Cependant, toujours d’après EnQuête, la reprise des activités s’est accompagnée du retour des mauvaises odeurs et des fumées, ravivant les inquiétudes des riverains.

Le Mouvement pour l’intérêt de Sandiara évoque également des conséquences sanitaires préoccupantes. Dans son communiqué, il cite notamment le cas d’une surveillante venue participer aux épreuves du baccalauréat au lycée de Sandiara, situé à proximité des usines, qui aurait, selon le mouvement, fait une fausse couche après son retour chez elle. Ce témoignage est présenté par le collectif comme un élément illustrant les risques sanitaires auxquels seraient exposées les populations.

Face à cette situation, le mouvement lance un double appel. Il demande d’abord au Président de la République d’intervenir afin de protéger les habitants avant qu’un drame ne survienne.
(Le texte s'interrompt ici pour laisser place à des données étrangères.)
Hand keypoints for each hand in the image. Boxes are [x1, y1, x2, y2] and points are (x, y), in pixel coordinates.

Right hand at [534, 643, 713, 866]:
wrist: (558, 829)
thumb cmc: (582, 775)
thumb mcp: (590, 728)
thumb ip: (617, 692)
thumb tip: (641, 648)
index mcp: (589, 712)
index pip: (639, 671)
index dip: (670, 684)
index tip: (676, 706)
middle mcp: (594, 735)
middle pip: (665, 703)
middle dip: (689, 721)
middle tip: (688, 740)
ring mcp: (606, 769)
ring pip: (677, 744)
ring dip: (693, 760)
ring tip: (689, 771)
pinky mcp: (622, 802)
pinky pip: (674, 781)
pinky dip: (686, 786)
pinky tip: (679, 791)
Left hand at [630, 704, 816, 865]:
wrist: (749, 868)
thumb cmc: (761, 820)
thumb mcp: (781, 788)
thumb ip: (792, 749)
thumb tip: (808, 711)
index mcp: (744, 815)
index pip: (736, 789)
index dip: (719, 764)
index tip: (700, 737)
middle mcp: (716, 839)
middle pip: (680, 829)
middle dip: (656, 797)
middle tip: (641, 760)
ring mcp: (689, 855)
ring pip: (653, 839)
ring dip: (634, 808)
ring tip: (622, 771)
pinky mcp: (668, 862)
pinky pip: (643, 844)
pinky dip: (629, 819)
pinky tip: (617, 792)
Il sollicite également les ONG nationales et internationales afin qu’elles s’impliquent dans le suivi des questions environnementales et sanitaires touchant la commune.

Malgré la tension, le collectif insiste sur le caractère pacifique de son combat.
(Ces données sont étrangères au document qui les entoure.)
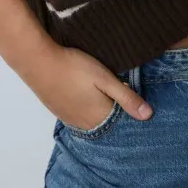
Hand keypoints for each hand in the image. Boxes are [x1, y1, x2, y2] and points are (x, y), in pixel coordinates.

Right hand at [28, 45, 152, 129]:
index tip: (139, 104)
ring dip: (102, 113)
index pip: (123, 123)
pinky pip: (81, 119)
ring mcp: (72, 120)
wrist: (39, 62)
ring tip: (107, 98)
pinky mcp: (61, 113)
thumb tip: (148, 115)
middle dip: (118, 114)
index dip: (132, 114)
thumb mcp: (104, 78)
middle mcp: (86, 124)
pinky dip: (90, 113)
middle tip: (125, 98)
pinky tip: (90, 100)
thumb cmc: (74, 67)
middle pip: (109, 124)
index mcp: (100, 116)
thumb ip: (126, 97)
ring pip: (94, 122)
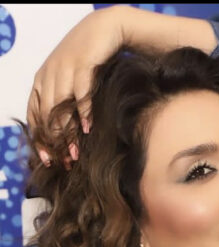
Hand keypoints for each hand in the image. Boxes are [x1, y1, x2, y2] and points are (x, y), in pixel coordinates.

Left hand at [27, 6, 127, 164]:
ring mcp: (64, 70)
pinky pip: (80, 93)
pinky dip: (83, 112)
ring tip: (75, 154)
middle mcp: (49, 75)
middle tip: (64, 162)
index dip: (39, 138)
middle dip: (54, 142)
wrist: (104, 31)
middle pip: (46, 114)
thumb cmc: (89, 59)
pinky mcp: (83, 65)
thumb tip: (66, 132)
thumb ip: (65, 101)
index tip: (47, 159)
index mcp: (42, 80)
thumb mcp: (71, 80)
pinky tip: (88, 128)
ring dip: (67, 134)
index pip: (34, 113)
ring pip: (60, 107)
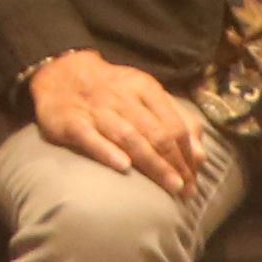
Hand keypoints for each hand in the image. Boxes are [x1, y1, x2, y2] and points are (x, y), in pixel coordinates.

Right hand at [26, 46, 210, 194]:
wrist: (59, 71)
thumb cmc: (110, 91)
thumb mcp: (145, 95)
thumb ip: (176, 120)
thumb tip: (201, 156)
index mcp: (143, 87)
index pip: (173, 124)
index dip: (187, 154)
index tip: (194, 178)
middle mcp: (121, 97)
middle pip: (155, 133)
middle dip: (175, 164)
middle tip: (186, 190)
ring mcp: (94, 109)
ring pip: (128, 136)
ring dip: (153, 163)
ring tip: (170, 186)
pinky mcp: (70, 121)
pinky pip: (90, 137)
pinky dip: (107, 151)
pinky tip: (123, 167)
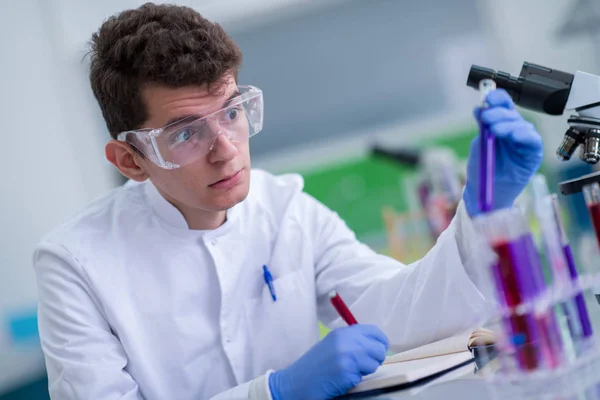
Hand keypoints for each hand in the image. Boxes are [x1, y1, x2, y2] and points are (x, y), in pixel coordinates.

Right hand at [268, 324, 388, 399]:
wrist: (295, 383)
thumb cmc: (314, 367)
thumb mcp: (333, 346)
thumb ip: (352, 342)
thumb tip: (377, 346)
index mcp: (342, 332)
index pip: (374, 331)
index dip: (380, 342)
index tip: (377, 352)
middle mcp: (346, 339)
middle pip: (379, 347)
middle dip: (375, 359)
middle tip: (361, 367)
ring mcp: (347, 354)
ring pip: (375, 362)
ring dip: (366, 370)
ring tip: (349, 372)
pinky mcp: (346, 370)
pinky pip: (364, 375)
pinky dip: (356, 379)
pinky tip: (343, 380)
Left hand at [463, 89, 542, 216]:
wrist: (483, 192)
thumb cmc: (482, 168)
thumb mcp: (479, 144)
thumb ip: (482, 127)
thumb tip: (479, 108)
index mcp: (501, 124)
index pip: (503, 106)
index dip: (498, 100)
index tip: (488, 99)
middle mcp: (514, 130)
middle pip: (511, 115)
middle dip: (498, 114)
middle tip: (486, 118)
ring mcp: (523, 142)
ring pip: (522, 126)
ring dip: (509, 125)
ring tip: (496, 130)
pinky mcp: (532, 154)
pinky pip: (532, 142)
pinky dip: (524, 136)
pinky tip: (515, 136)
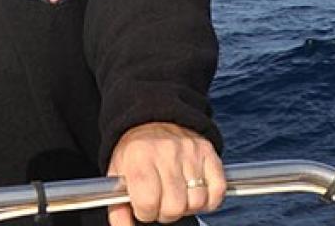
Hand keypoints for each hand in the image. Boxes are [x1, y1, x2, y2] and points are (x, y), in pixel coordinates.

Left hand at [106, 122, 224, 225]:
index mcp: (139, 157)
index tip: (144, 207)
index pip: (147, 201)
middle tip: (161, 203)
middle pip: (174, 206)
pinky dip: (208, 200)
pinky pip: (217, 191)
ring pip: (197, 201)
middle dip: (166, 213)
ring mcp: (190, 152)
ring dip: (187, 206)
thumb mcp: (117, 174)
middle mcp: (165, 153)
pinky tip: (194, 193)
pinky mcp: (208, 153)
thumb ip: (117, 206)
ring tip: (176, 196)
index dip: (145, 212)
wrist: (151, 121)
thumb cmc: (135, 152)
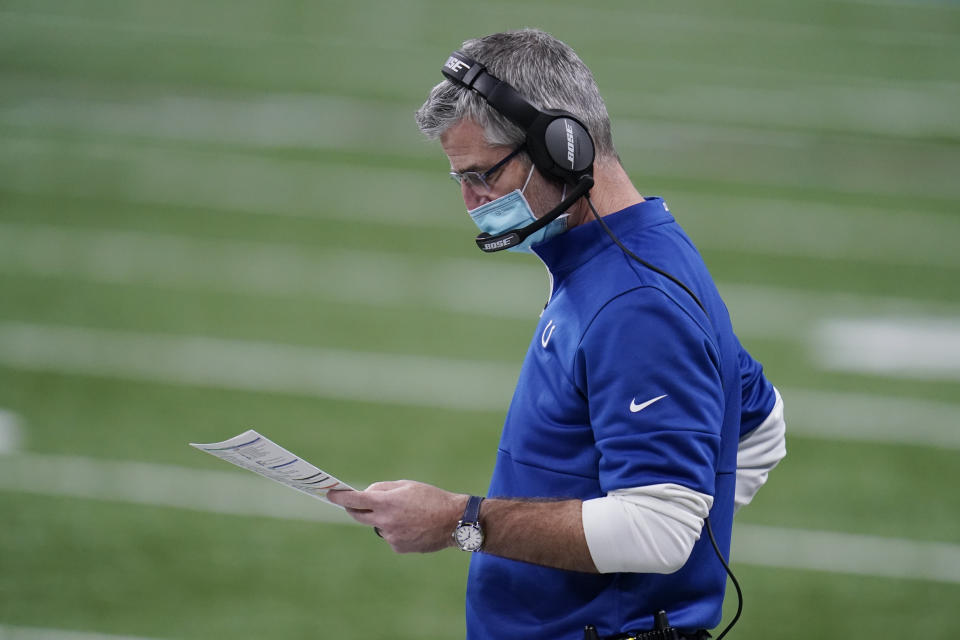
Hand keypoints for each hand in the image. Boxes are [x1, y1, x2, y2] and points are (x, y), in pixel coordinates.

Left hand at [327, 480, 468, 552]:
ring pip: (378, 526)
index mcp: (386, 503)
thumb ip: (383, 489)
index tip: (330, 494)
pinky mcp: (398, 547)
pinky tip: (413, 527)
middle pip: (359, 516)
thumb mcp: (407, 485)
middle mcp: (385, 521)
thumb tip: (366, 495)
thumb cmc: (431, 498)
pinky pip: (390, 536)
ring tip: (408, 515)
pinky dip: (396, 530)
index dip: (340, 497)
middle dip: (355, 508)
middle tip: (356, 503)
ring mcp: (391, 537)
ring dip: (384, 519)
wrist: (454, 521)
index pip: (355, 500)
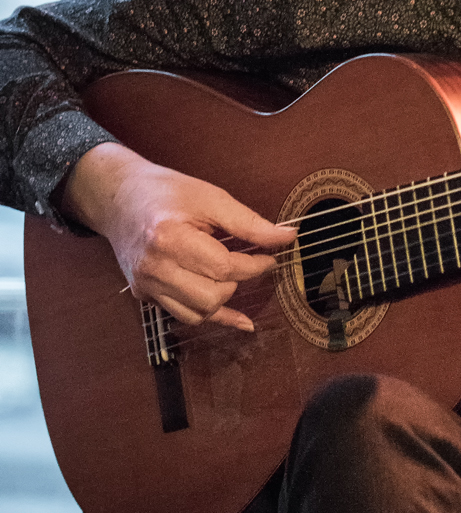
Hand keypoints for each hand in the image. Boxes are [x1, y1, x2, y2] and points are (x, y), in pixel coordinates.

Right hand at [62, 142, 295, 331]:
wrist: (120, 198)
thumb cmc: (167, 192)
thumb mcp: (210, 197)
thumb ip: (249, 222)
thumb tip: (288, 237)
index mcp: (169, 239)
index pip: (223, 267)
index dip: (255, 264)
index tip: (271, 256)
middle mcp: (154, 269)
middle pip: (211, 295)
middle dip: (240, 281)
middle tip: (253, 262)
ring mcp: (146, 286)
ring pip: (198, 314)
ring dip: (225, 299)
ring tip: (234, 275)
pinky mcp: (145, 295)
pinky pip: (184, 316)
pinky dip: (213, 317)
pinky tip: (240, 320)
« Nous ne voulons pas de violence, nous voulons juste respirer », martèlent ses responsables.

Le mouvement revient également sur l’interdiction de la marche que les populations projetaient d’organiser. Selon ses responsables, cette décision ne relèverait pas uniquement de considérations administratives. Ils estiment qu’elle répondrait davantage à des motivations politiques destinées à préserver certains intérêts, au détriment du droit des citoyens à exprimer leurs préoccupations.

Refusant de renoncer à leur mobilisation, les membres du Mouvement pour l’intérêt de Sandiara annoncent qu’ils poursuivront leurs actions jusqu’à l’obtention de réponses concrètes à leurs revendications.

Ils réaffirment que leur combat reste guidé par deux exigences fondamentales : le droit à la vie et le droit à un environnement sain, qu’ils considèrent comme des droits essentiels pour toutes les populations de la commune.

À travers ce reportage, EnQuête met en lumière une crise environnementale qui, au-delà des nuisances quotidiennes dénoncées par les habitants, soulève désormais des interrogations sur la protection de la santé publique, la gestion des zones industrielles et la prise en compte des préoccupations des populations locales.